— START GIVEN PASSAGE —
Liberal Christianity–The Decline of Mainstream Churches

Ross Douthat has written an article in the New York Times about the decline of attendance in mainstream Protestant churches, most noticeable in the Episcopalian Church which has seen a decline of nearly 18 percent since 2001, the Lutheran Church 15 percent, the Presbyterian Church 15 percent, and the Methodist Church 10 percent (The Christian Century). Douthat wonders why, in this most religious of countries, this has happened; and he wonders whether it is because these churches have become too secular and moved too far from their spiritual roots for most people. http://www.nytimes.com/2012/07/15/opinion/sunday/douthat-can-liberal-christianity-be-saved.html:

The Episcopalian Church has spent the last several decades changing and then changing from a sedate pillar of the WASP establishment into one of the most self-consciously progressive Christian bodies in the United States.

As a result, today the Episcopal Church looks roughly how Roman Catholicism would look if Pope Benedict XVI suddenly adopted every reform ever urged on the Vatican by liberal pundits and theologians. It still has priests and bishops, altars and stained-glass windows. But it is flexible to the point of indifference on dogma, friendly to sexual liberation in almost every form, willing to blend Christianity with other faiths, and eager to downplay theology entirely in favor of secular political causes.

This decline is the latest chapter in a story dating to the 1960s. The trends unleashed in that era — not only the sexual revolution, but also consumerism and materialism, multiculturalism and relativism — threw all of American Christianity into crisis, and ushered in decades of debate over how to keep the nation’s churches relevant and vital.
— END GIVEN PASSAGE —
— START DATASET RECORDS —
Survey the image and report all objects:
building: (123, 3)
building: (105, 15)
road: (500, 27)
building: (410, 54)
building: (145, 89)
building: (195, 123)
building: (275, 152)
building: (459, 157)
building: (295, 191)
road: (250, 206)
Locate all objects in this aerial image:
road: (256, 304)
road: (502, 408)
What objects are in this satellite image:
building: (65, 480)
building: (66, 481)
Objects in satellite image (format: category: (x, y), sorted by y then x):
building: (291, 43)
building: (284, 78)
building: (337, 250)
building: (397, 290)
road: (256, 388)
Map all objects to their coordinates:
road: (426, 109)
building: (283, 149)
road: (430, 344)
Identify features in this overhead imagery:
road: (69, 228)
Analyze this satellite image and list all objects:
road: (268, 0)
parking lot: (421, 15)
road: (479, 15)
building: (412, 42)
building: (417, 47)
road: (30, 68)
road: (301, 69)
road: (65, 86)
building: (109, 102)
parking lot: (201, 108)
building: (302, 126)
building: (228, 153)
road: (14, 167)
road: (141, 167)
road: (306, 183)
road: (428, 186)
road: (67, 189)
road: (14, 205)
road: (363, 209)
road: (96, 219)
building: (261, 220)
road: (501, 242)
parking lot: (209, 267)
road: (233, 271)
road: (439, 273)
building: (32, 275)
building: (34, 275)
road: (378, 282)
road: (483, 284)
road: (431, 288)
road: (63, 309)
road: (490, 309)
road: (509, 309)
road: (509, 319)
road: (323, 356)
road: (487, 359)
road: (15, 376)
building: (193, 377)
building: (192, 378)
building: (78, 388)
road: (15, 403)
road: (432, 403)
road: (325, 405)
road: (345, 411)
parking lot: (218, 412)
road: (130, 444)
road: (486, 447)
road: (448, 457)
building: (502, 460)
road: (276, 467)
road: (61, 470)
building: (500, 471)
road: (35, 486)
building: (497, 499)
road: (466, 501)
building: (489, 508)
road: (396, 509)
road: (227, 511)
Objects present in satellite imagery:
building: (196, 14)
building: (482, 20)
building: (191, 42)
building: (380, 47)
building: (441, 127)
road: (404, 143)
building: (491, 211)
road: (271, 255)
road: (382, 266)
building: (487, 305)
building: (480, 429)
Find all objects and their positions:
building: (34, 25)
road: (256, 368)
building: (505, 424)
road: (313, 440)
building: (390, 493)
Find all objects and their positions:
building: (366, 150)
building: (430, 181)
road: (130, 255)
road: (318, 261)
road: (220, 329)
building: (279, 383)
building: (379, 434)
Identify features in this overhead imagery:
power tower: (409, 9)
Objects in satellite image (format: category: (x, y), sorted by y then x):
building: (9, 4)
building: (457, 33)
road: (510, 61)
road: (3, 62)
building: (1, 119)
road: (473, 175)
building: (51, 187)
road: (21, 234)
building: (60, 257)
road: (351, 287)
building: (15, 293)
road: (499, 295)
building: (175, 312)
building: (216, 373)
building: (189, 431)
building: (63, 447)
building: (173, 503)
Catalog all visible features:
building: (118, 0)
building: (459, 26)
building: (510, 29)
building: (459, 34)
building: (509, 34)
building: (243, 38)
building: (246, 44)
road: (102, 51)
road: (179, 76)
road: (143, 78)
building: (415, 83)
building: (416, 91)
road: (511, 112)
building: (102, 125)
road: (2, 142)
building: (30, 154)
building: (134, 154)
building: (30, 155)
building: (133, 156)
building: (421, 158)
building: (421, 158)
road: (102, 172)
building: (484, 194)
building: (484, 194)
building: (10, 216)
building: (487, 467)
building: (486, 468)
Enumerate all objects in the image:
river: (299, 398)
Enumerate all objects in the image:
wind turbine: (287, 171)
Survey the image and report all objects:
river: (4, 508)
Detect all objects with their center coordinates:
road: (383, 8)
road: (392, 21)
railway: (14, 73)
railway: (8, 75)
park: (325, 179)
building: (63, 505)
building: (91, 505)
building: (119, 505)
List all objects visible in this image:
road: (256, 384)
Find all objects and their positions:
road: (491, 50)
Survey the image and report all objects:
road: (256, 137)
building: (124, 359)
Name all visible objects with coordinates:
— END DATASET RECORDS —
§ **WHAT IS ASKED**: In the passage on declining mainstream churches, condense the paragraph beginning "As a result, today the Episcopal Church" into a bulleted list of its main points.

§ **TASK ANSWER**:
- The Episcopal Church now resembles what Roman Catholicism would be if Pope Benedict XVI adopted every reform liberal pundits and theologians have urged on the Vatican.
- It retains priests, bishops, altars and stained-glass windows.
- It is flexible to the point of indifference on dogma.
- It is friendly to sexual liberation in almost every form.
- It is willing to blend Christianity with other faiths.
- It is eager to downplay theology entirely in favor of secular political causes.